You run hot/cold from the basement sink faucet with a tube attached to the spout. You dump the grey water in the floor drain or outside.


----------



## J. V. (Jun 1, 2007)

When I first bought my house it needed a plumbing upgrade. So, every day after work I came home and my wife would shower me outside with the hose. It was cold, but it worked and it made me work even faster on the completing of the project. I could not do that today and most likely stay at a hotel until it was done.
My wife and daughters used my MIL's facilities until I was finished.

I now have hot and cold outside. I did that to give my dog a bath.......lol


----------



## Domo (Nov 9, 2018)

I would not use a floor drain as a shower. You do not want to contaminate the concrete slab with soap, shampoo and conditioner.

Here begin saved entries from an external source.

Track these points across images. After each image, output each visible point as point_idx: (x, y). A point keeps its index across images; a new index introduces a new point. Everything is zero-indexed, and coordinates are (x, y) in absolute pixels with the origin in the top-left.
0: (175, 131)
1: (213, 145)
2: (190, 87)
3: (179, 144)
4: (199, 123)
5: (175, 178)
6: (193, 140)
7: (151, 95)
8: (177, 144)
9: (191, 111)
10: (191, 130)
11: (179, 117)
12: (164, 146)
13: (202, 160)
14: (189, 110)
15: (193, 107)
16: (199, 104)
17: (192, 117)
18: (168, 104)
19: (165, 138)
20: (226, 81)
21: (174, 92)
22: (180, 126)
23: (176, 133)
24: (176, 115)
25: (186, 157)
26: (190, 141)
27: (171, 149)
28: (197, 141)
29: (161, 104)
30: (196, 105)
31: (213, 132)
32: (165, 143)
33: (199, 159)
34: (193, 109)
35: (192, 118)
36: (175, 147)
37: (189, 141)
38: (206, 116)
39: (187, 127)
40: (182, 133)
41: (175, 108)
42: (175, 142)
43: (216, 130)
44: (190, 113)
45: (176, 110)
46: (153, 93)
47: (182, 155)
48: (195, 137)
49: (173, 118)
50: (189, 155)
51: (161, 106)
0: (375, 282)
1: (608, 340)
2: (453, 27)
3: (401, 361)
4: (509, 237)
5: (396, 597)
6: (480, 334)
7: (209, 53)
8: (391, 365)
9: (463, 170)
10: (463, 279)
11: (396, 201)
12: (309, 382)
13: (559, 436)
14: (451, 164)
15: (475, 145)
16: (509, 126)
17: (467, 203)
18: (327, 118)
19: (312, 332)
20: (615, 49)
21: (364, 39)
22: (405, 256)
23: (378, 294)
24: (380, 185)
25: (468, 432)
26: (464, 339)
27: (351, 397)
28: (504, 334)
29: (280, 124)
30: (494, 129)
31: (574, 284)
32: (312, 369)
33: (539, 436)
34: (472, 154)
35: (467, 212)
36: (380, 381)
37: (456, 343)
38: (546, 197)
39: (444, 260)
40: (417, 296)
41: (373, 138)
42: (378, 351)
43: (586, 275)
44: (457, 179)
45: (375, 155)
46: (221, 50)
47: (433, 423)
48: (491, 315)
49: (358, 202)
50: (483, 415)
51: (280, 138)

As others have suggested - put up a rod outdoors and hang a shower curtain and use a garden hose - you'll have great memories, laughter and camaraderie! 

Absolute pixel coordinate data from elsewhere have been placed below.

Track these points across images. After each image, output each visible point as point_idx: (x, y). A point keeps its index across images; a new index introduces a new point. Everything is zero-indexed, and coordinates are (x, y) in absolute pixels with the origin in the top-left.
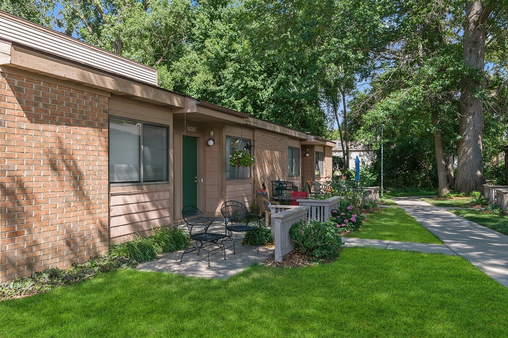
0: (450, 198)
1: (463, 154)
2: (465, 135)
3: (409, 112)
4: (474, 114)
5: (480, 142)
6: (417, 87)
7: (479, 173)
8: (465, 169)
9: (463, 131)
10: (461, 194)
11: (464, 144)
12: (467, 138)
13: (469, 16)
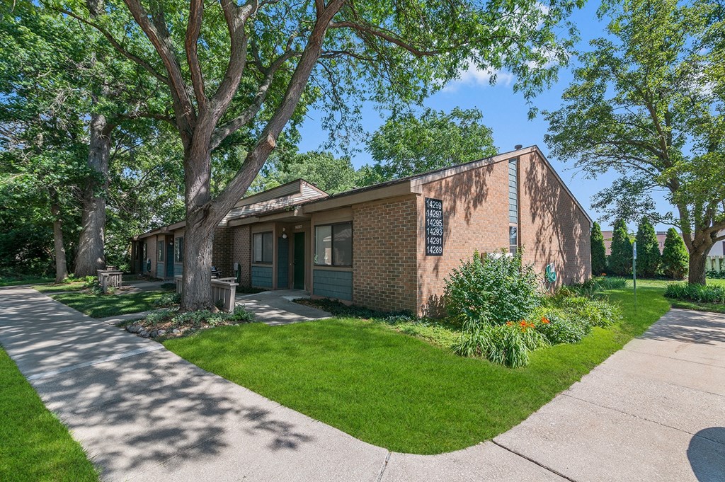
0: (69, 283)
1: (84, 244)
2: (87, 227)
3: (15, 199)
4: (96, 210)
5: (102, 234)
6: (30, 176)
7: (100, 260)
8: (86, 256)
9: (86, 223)
10: (80, 279)
11: (86, 234)
12: (89, 229)
13: (95, 125)
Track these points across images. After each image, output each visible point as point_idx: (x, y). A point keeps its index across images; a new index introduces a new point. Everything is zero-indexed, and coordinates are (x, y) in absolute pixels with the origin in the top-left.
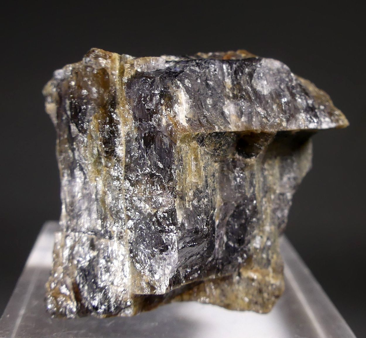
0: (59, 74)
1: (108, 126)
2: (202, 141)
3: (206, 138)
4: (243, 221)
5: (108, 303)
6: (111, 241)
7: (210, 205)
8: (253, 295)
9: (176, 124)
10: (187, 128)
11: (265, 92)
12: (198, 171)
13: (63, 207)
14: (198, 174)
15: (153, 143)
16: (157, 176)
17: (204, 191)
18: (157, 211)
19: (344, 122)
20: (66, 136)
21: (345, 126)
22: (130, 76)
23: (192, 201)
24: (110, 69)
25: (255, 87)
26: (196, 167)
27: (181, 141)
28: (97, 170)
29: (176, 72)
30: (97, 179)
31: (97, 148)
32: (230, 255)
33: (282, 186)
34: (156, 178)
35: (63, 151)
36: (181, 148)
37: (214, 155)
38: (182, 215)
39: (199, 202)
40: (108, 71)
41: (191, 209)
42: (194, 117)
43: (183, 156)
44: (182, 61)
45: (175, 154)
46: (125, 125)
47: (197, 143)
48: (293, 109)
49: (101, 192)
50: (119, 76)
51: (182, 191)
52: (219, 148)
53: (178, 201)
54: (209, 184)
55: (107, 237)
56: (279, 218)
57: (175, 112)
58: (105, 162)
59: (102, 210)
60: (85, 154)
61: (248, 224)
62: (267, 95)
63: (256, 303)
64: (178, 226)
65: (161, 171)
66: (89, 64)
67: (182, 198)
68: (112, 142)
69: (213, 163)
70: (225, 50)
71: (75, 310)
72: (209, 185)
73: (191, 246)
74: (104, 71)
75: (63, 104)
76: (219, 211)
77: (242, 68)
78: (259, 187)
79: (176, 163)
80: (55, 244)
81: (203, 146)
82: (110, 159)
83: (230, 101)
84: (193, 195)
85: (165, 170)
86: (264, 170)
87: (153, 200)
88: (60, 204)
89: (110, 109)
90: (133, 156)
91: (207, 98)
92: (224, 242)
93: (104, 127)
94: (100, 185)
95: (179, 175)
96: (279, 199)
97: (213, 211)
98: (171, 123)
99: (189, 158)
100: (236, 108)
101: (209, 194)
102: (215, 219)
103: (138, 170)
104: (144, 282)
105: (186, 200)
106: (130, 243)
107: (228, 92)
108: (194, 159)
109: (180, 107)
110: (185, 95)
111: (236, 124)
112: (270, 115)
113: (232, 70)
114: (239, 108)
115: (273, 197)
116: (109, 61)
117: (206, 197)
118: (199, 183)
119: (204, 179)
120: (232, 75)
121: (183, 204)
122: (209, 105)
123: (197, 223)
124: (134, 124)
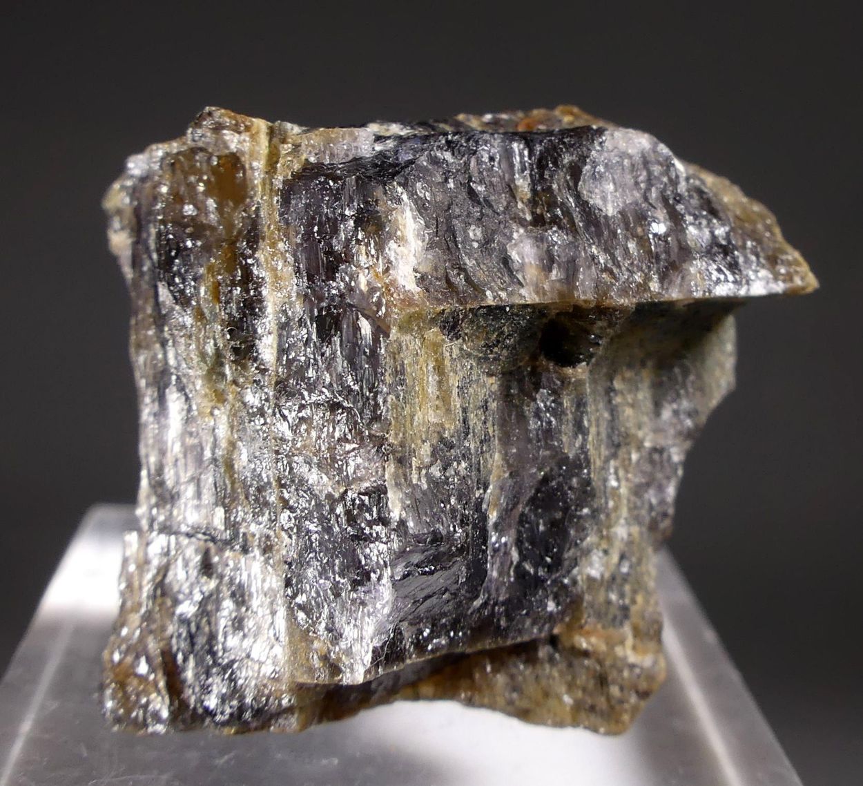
0: (137, 165)
1: (239, 289)
2: (453, 328)
3: (462, 321)
4: (558, 515)
5: (239, 702)
6: (248, 556)
7: (473, 478)
8: (584, 690)
9: (390, 287)
10: (417, 297)
11: (610, 210)
12: (444, 397)
13: (144, 473)
14: (444, 405)
15: (336, 332)
16: (344, 408)
17: (458, 444)
18: (346, 492)
19: (806, 279)
20: (149, 310)
21: (810, 290)
22: (290, 174)
23: (428, 467)
24: (247, 156)
25: (585, 198)
26: (440, 388)
27: (401, 328)
28: (215, 391)
29: (398, 165)
30: (216, 412)
31: (215, 339)
32: (525, 595)
33: (657, 431)
34: (343, 413)
35: (144, 344)
36: (400, 345)
37: (486, 359)
38: (402, 501)
39: (445, 469)
40: (243, 159)
41: (425, 486)
42: (437, 271)
43: (406, 362)
44: (415, 136)
45: (385, 358)
46: (276, 288)
47: (442, 332)
48: (676, 250)
49: (224, 441)
50: (267, 173)
51: (402, 445)
52: (498, 342)
53: (391, 468)
54: (471, 427)
55: (237, 547)
56: (651, 508)
57: (389, 260)
58: (232, 373)
59: (225, 484)
60: (188, 355)
61: (570, 521)
62: (613, 217)
63: (592, 709)
64: (392, 527)
65: (355, 397)
66: (200, 144)
67: (402, 462)
68: (248, 327)
69: (484, 378)
70: (527, 107)
71: (165, 714)
72: (471, 431)
73: (425, 573)
74: (234, 161)
75: (144, 235)
76: (498, 491)
77: (557, 153)
78: (598, 434)
79: (389, 379)
80: (125, 562)
81: (457, 339)
82: (244, 367)
83: (526, 231)
84: (429, 453)
85: (363, 395)
86: (612, 394)
87: (336, 465)
88: (138, 467)
89: (244, 250)
90: (294, 360)
91: (470, 224)
92: (512, 563)
93: (231, 292)
94: (221, 427)
95: (395, 407)
96: (652, 462)
97: (481, 491)
98: (380, 285)
99: (421, 368)
100: (538, 247)
101: (472, 451)
102: (486, 510)
103: (302, 394)
104: (315, 657)
105: (411, 467)
106: (286, 562)
107: (522, 211)
108: (434, 368)
109: (402, 248)
110: (415, 218)
111: (537, 286)
112: (621, 264)
113: (533, 158)
114: (545, 249)
115: (634, 457)
116: (245, 137)
117: (464, 459)
118: (447, 426)
119: (460, 415)
120: (532, 170)
121: (405, 475)
122: (473, 240)
123: (439, 520)
124: (295, 287)
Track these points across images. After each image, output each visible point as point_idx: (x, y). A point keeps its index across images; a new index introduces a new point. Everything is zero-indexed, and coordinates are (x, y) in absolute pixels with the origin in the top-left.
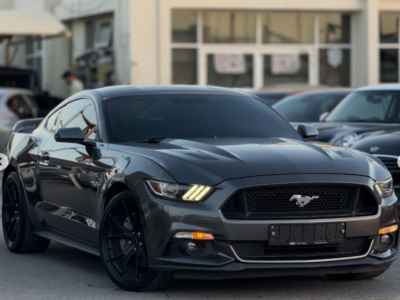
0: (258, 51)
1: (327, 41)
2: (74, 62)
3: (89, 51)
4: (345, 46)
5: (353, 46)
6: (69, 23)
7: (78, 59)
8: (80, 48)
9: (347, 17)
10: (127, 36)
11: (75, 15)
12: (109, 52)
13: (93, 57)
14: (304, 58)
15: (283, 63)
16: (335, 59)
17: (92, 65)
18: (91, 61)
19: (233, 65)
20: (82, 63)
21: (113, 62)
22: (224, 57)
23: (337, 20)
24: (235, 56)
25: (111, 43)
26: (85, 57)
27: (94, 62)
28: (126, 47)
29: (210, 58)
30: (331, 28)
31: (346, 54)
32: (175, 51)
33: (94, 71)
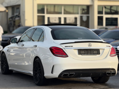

If it's cold outside you'll also have motivation...


----------



## YaterSpoon (Dec 1, 2016)

I was assuming the floor drain is connected to the sanitary system (ours is). Good point to check that. 

Here's another wild idea: Use washer pan, running gray water out of side pan to collect it, and then pump that into the toilet bowl with a utility pump w/ hose attached.


----------



## Old Thomas (Nov 28, 2019)

I did what you proposed 40 years ago. I bought a plastic shower stall from a home center for $89, it came with the valve and shower head. I put it on a pallet beside the sump crock so I could route the drain out of the bottom to the sump. Then I put a big walk off mat in front of it. After the bathroom was done, I gave it to a friend who put it behind his house for a pool shower.


----------



## Bud9051 (Nov 11, 2015)

Combining the suggestions I would build a raised platform and set a plastic shower stall on it. Gravity drain to a large container where a floor level sump pump could send the water into that toilet.

I also did the cold water hose routine and DO NOT recommend it. Of course I'm here in Maine where ground water is 40° or less. Everyone else showered at my brothers house.

Bud


----------



## Imogeno (Nov 17, 2019)

If you share any image of your bathroom, it would be better for us to suggest something. But you can do something Try to make your showers small and cute. Need to add shower curtain rods to a wall to hang your clothes and towel. You can add nice natural wallpaper to the wall. A geyser is needed for hot & cool water if you want you can add it.

Thanks


----------



## a_white96 (12 mo ago)

Hey! Just wondering if you could send some photos of the temporary shower you built.. By any chance, do you have some pics?


----------